La dernière livraison des Cahiers de Témoignage Chrétien (été 2021) est consacrée à la joie ou plutôt au désir de « retrouver la joie ». Il est effectivement tant d’occasions de la perdre à travers nos itinéraires souvent cabossés ou sous l’emprise du contexte morose ou tragique que nous connaissons. Et cependant, pour les chrétiens, la joie est bien au cœur de l’Évangile. Le pape François en 2013 en fit la réflexion centrale de sa première exhortation apostolique, soulignant d’entrée que « la joie de l’Évangile emplit le cœur de ceux qui rencontrent Jésus et, par-là, sont libérés de la tristesse, du vide intérieur, de l’isolement ». Cette joie qui dans le message évangélique se décline selon plusieurs modes : joie d’être écouté et d’écouter, joie de remettre debout et de se lever, joie de se savoir aimé et d’aimer. Joie d’être des vivants par Sa résurrection. Le rire, alors, ne saurait être bien loin ; lui qui constitue l’une des manifestations physiques et communicatives de la joie mais aussi une expression spontanée qui bouscule les normes un peu à l’image de la prédication de Jésus. Or longtemps et aujourd’hui encore, l’allégresse du christianisme sous toutes ses formes reste trop dissimulée derrière la mortification, la componction, l’ascétisme ou le tragique d’une vie terrestre souvent honnie. Tendance qui s’est largement nourrie de la large diffusion d’une proclamation selon laquelle « Jésus-Christ n’a jamais ri ».

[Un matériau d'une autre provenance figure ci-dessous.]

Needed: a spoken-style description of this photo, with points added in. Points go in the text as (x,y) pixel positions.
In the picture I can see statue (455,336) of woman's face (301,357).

Dès le IVe siècle, Jean Chrysostome affirme que si Jésus a pleuré, au moins trois fois, « aucun évangéliste n’a écrit nulle part qu’il a ri, pas même légèrement souri ». Ambroise ne dit pas autre chose. Et ce lieu commun sera maintes fois répété d’abord à l’époque médiévale (saint Bernard, Pierre Le Chantre) puis avec plus d’insistance encore chez les théologiens austères du XVIIe siècle (de Pierre Nicole à l’abbé de Rancé) pour présenter une image digne et surtout grave de Jésus. Déclaration qui devait conduire celui qui voudrait « imiter » le Christ à se comporter comme lui. Cette assertion pourtant ne va pas sans poser quand même question. Essentiellement affirmé dans l’homilétique, la littérature spirituelle ou par des textes apocryphes (comme la pseudo lettre de Lentulus qui, au XVe siècle, trace un portrait imaginaire d’un Jésus « qui n’a jamais ri »), sur quelle base ce topos est-il construit ? Jacques Le Brun fait remarquer avec finesse que « partant d’un fait historique des larmes de Jésus, le raisonnement vise, non à élaborer immédiatement une conclusion théologique, mais à construire un autre fait : c’est cette construction par déduction d’un fait historique dérivé qui constitue l’originalité de l’argumentation ». Comme si le fait de pleurer excluait radicalement le rire. Et plus encore, comme si le silence des textes sur un acte ou un geste devenait « l’affirmation de son inexistence puis de son illégitimité ». Combien de décisions disciplinaires imposées par l’Église romaine, à commencer par le refus de l’ordination des femmes, reposent sur ce genre d’arguments fallacieux et rhétoriques ?
Dès lors, ce thème récurrent d’un Jésus qui n’aurait jamais ri, renvoie trop souvent à l’image d’un christianisme qui semble se complaire dans des abîmes de tristesse et de déréliction en donnant aux baptisés « un air de Carême sans Pâques » (François, La joie de l’Évangile, § 6). D’ailleurs, par une sorte d’analogie qui m’est propre le costume totalement noir de clergyman, sans parler de la sainte soutane, m’a toujours fait penser à des vêtements de rabat-joie, et plus encore à des vêtements de mort et de deuil. Comme si le champ de la rigueur et de l’austérité ne pouvait que convenir à ceux qui veulent affirmer et conforter une identité autoproclamée, à ceux qui, aujourd’hui à nouveau, se considèrent seuls comme des sacrificateurs. Or le « sacrifice », fut-il celui de la messe, n’est jamais porteur de joie et moins encore de rire. Et la recherche d’une vaine et sombre assurance cléricale ne provoque que des crispations à la fois étrangères à l’Évangile et « à la joie du ciel sur la terre ».